I’m ready to upload my brain to the cloud and become part of the neural net. Immortality baby!
"grok, run Soulkiller on me and upload my engram to the Zuckerverse so I can goon to pixels until the sun explodes."
 
The Antichrist is real and he will come out of Silicon Valley.






Or whatever the Chinese equivelant is, but that goes without saying.
 
The fact there's so much interest and money pored into AI to make new "people", recreations of dead loved ones, and uploading consciousness into da compooter, instead of repairing or growing organs (which was all the rage like 10 years ago and seems to have competely disappeared) and figuring out how to do the same with nerves and brain cells really lends credence to the idea that the people behind it think they can use it for control.

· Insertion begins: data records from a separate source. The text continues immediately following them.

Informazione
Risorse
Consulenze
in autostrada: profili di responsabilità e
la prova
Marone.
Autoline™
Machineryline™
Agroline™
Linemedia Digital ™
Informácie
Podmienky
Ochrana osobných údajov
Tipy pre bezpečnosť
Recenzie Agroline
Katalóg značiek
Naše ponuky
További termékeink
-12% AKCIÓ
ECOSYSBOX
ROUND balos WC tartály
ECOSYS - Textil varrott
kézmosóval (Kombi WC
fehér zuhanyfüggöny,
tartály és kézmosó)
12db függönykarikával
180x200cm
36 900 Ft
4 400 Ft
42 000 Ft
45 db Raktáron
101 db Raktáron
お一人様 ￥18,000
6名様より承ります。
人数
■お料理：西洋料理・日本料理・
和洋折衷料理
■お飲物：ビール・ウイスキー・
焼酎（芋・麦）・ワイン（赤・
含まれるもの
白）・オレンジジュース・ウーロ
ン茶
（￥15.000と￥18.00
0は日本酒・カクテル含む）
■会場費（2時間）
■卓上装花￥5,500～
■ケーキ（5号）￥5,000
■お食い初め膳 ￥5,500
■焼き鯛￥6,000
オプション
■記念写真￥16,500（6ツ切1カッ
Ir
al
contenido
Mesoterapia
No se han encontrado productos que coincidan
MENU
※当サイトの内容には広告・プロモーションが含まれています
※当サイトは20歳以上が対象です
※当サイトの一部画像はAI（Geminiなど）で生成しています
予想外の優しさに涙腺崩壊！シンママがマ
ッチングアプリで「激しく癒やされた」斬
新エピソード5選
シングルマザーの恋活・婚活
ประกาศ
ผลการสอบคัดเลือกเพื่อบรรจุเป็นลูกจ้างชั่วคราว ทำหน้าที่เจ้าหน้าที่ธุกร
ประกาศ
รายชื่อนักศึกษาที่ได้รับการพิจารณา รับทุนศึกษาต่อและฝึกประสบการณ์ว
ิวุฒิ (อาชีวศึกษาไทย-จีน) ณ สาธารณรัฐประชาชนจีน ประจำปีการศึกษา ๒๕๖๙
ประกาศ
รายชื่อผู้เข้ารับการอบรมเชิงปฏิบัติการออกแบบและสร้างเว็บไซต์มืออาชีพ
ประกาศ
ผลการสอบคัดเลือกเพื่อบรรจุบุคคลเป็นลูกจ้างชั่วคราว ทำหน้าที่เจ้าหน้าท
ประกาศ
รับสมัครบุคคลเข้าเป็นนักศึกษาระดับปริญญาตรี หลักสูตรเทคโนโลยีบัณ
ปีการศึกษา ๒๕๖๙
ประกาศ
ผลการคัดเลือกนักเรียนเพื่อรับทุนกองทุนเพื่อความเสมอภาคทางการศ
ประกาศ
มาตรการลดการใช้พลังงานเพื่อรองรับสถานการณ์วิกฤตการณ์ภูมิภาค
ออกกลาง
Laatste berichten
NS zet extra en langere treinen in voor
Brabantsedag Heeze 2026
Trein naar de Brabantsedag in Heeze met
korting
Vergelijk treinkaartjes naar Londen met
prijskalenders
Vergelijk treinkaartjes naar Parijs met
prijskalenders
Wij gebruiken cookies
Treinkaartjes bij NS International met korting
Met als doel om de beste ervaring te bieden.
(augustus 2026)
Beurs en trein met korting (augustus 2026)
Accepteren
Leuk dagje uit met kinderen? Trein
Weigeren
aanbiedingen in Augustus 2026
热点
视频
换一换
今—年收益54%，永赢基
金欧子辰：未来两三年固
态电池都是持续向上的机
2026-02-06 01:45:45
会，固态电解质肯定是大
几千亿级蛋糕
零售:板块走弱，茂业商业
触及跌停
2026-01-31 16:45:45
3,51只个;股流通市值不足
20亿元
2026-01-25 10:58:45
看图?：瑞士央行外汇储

Immortality has been humanities goal since time immemorial, and while the idea of creating androids and putting ourselves in them is also really popular, it feels like the first has been abandoned for the second and it really makes me wonder why.
 
Anyone else reminded of the old idea a photograph stole your soul? I'm starting to think they weren't wrong just.. Kinda early on the take. Nothing good can come of this.
 
wasn't there a philip k dick story about this?
It's the Twilight Zone episode "I Sing The Body Electric," which was written by Ray Bradbury. It's alao the Simpsons Treehouse of Horror XVI segment Bartificial Intelligence, which was based on that episode.

As with all manmade horrors I am sure this one will find enthusiastic acceptance and become a profit generator while I stick with the only human invention I like: liquor.
 
The fact there's so much interest and money pored into AI to make new "people", recreations of dead loved ones, and uploading consciousness into da compooter, instead of repairing or growing organs (which was all the rage like 10 years ago and seems to have competely disappeared) and figuring out how to do the same with nerves and brain cells really lends credence to the idea that the people behind it think they can use it for control. Immortality has been humanities goal since time immemorial, and while the idea of creating androids and putting ourselves in them is also really popular, it feels like the first has been abandoned for the second and it really makes me wonder why.
It's simply that generating this ai sloppery is still cheaper than the decades of R&D those things still require and faster. This isn't getting anywhere near actually letting people be immortal, it's generating simulacrum that superficially resemble people. What you're talking about is still being worked on in the background. Once you see the percent of a percent living past 100 on the regular, you'll know it's been done.